[[ Exercise materials, beginning ]]
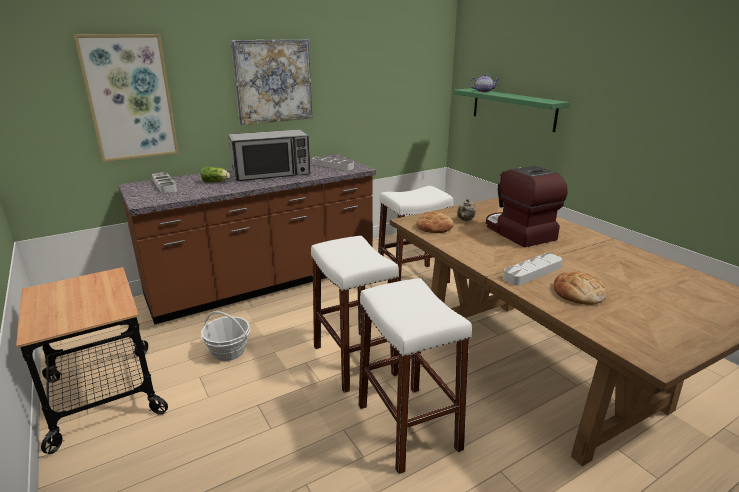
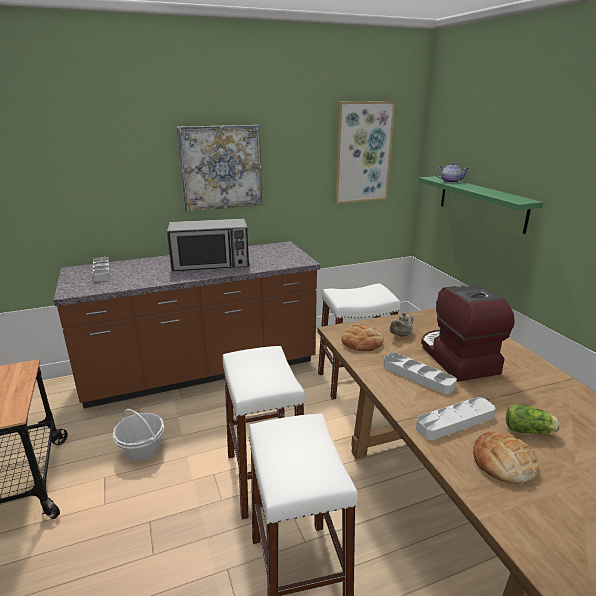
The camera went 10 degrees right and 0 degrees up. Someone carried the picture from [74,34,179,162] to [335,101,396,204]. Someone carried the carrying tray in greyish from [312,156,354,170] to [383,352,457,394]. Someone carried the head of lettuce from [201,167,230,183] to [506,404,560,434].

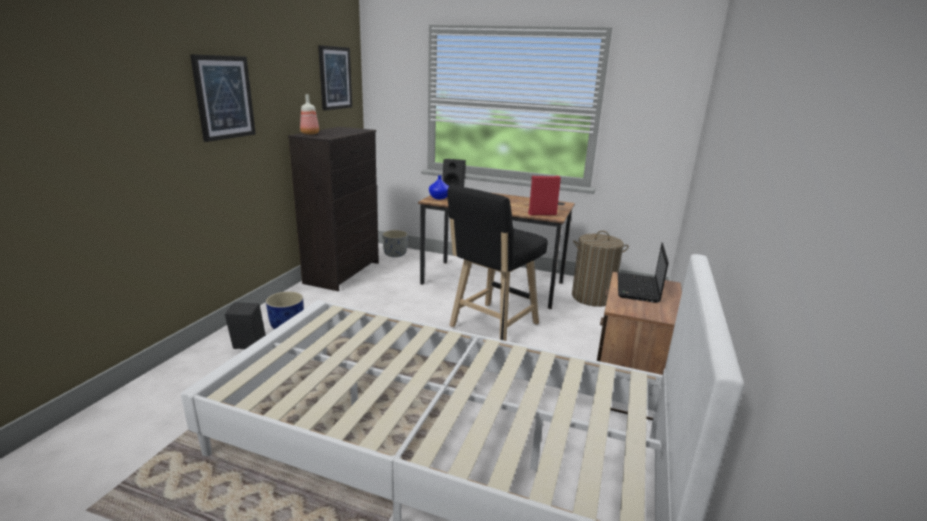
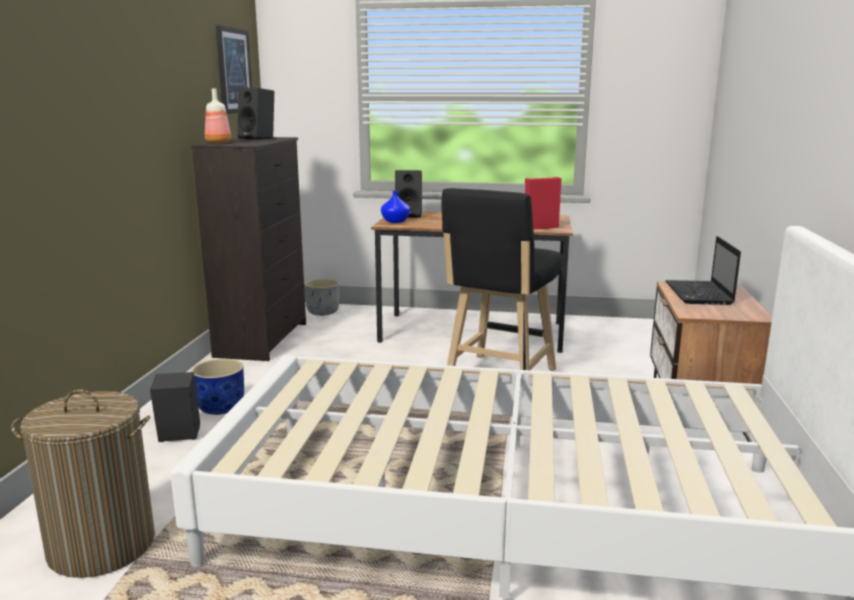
The camera went 10 degrees left and 5 degrees down. Someone took away the picture at [190,54,256,142]. Someone carried the hamper from [572,231,629,307] to [11,389,155,578]. Someone put down the speaker in black at [237,88,274,140].

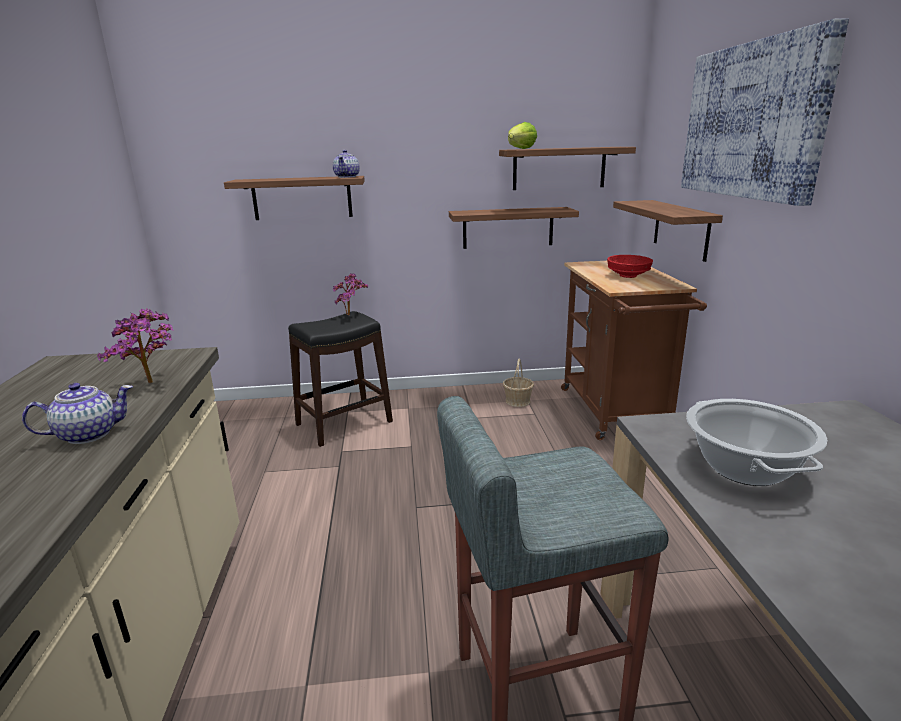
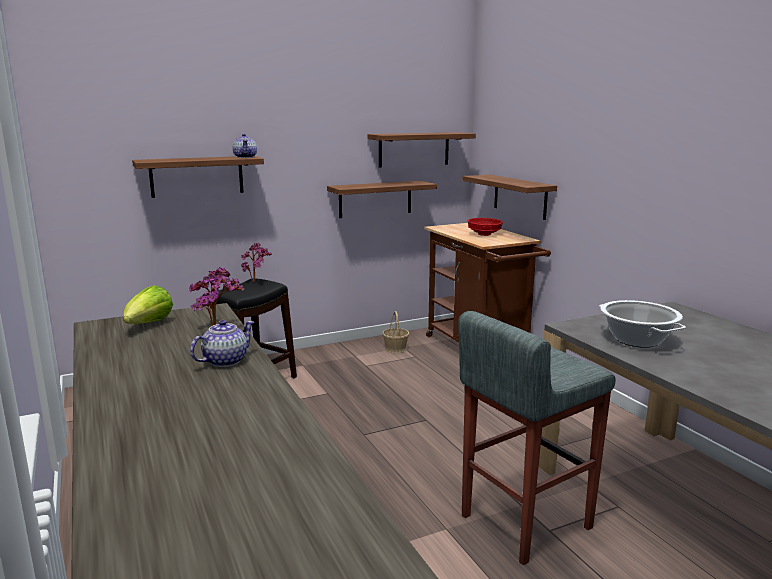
The camera went 20 degrees left and 5 degrees down. Someone took away the picture at [681,19,849,206]. Someone carried the head of lettuce from [508,122,537,149] to [123,285,173,324].

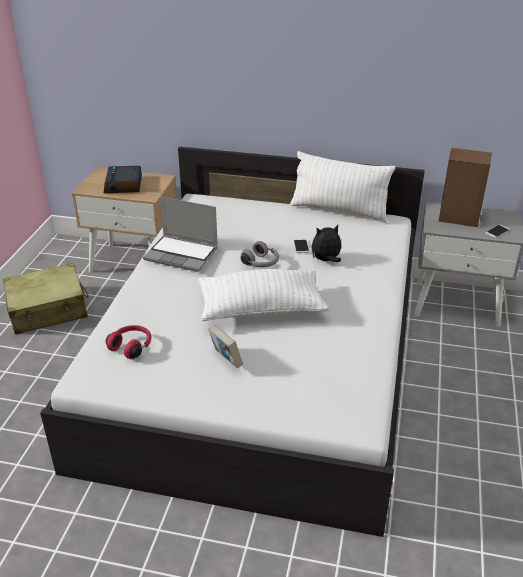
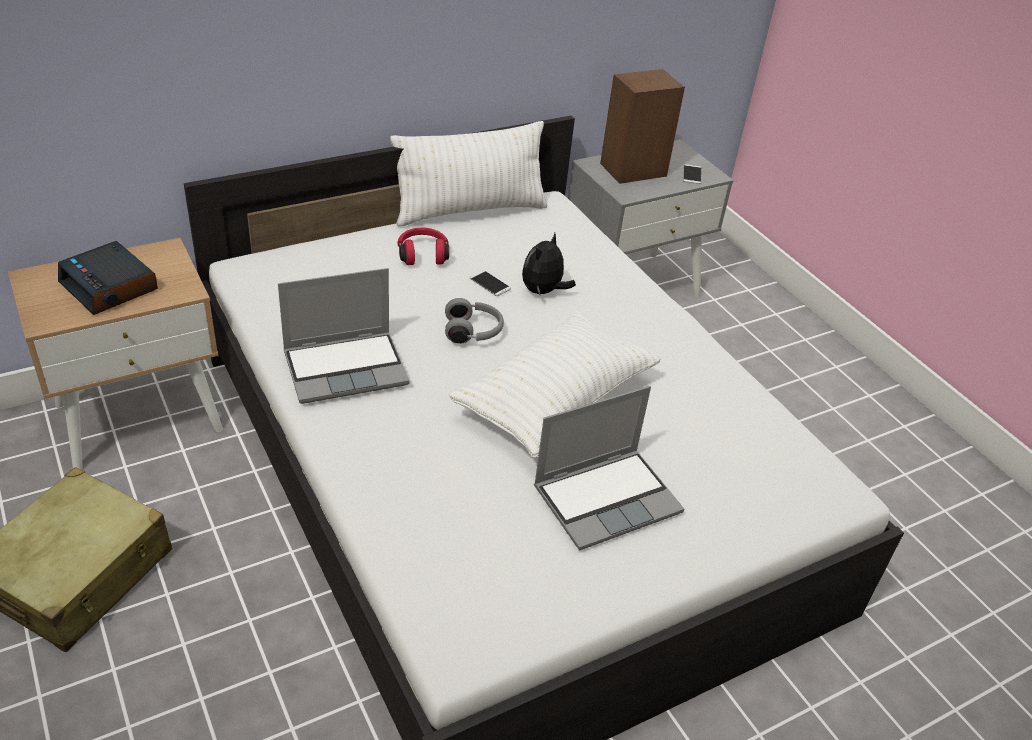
The camera went 45 degrees left and 5 degrees up. Someone carried the headset in reddish from [105,325,151,359] to [398,228,449,265]. Someone swapped the book at [208,325,243,368] for the notebook computer at [534,386,684,551].

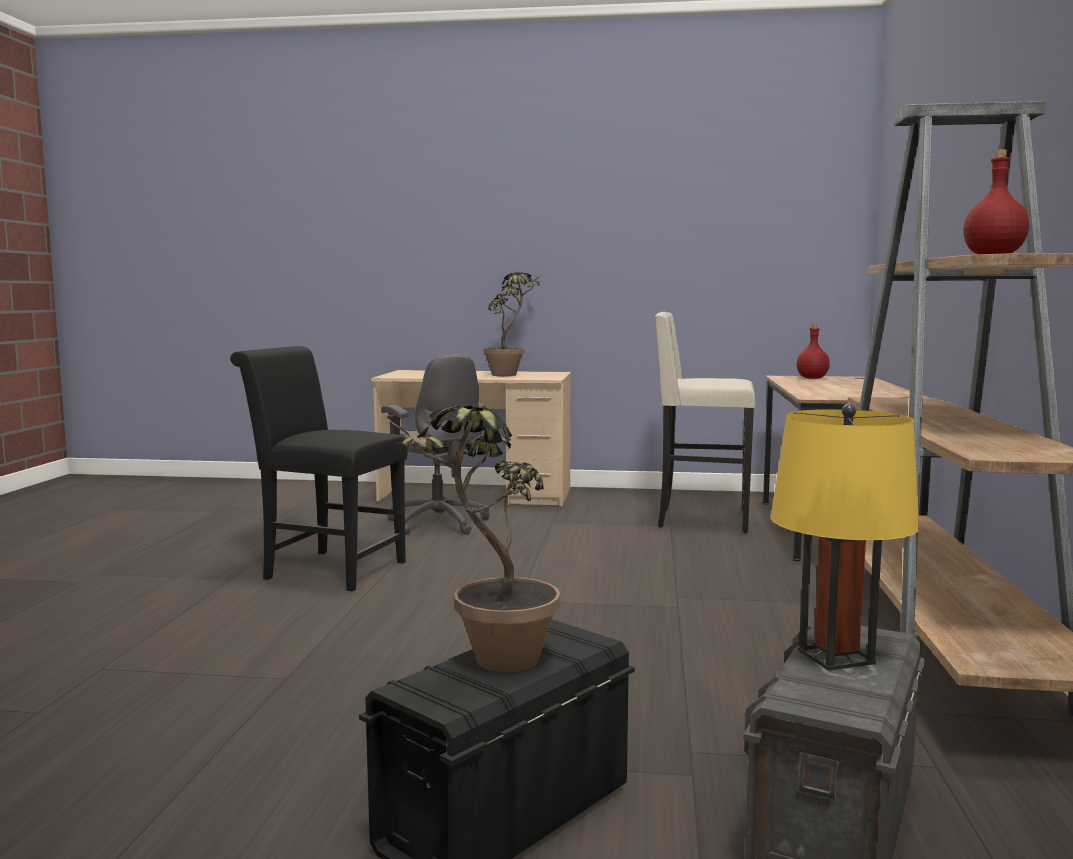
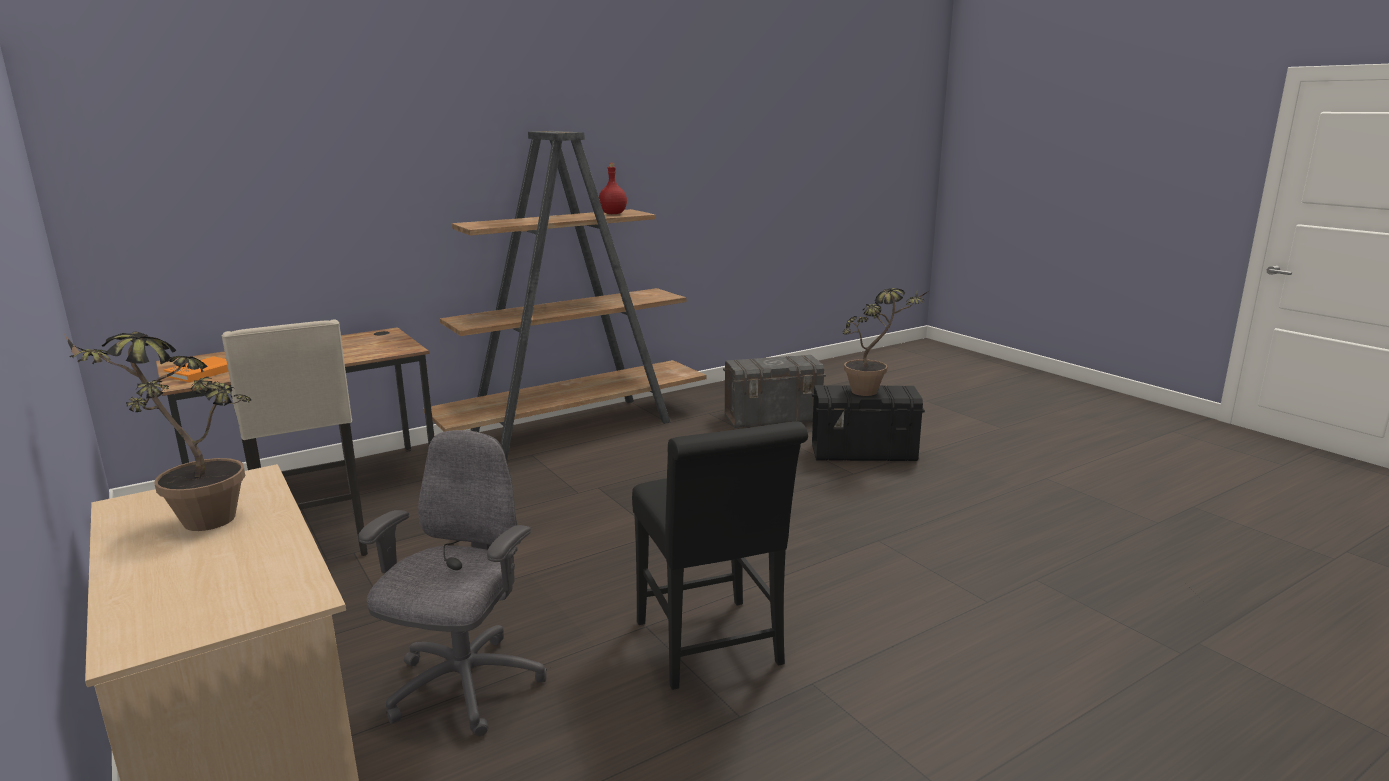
The camera went 130 degrees left and 10 degrees up. Someone swapped the drink bottle in reddish at [796,324,830,379] for the book in orange-coloured at [164,357,228,382]. Someone took away the tabletop lamp in yellowish at [770,404,920,671].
[[ Exercise materials, end ]]
**Directions**
Some lines above hold the word "from". Copy all of them.

**Answer to the problem**
The camera went 10 degrees right and 0 degrees up. Someone carried the picture from [74,34,179,162] to [335,101,396,204]. Someone carried the carrying tray in greyish from [312,156,354,170] to [383,352,457,394]. Someone carried the head of lettuce from [201,167,230,183] to [506,404,560,434].
The camera went 10 degrees left and 5 degrees down. Someone took away the picture at [190,54,256,142]. Someone carried the hamper from [572,231,629,307] to [11,389,155,578]. Someone put down the speaker in black at [237,88,274,140].
The camera went 20 degrees left and 5 degrees down. Someone took away the picture at [681,19,849,206]. Someone carried the head of lettuce from [508,122,537,149] to [123,285,173,324].
The camera went 45 degrees left and 5 degrees up. Someone carried the headset in reddish from [105,325,151,359] to [398,228,449,265]. Someone swapped the book at [208,325,243,368] for the notebook computer at [534,386,684,551].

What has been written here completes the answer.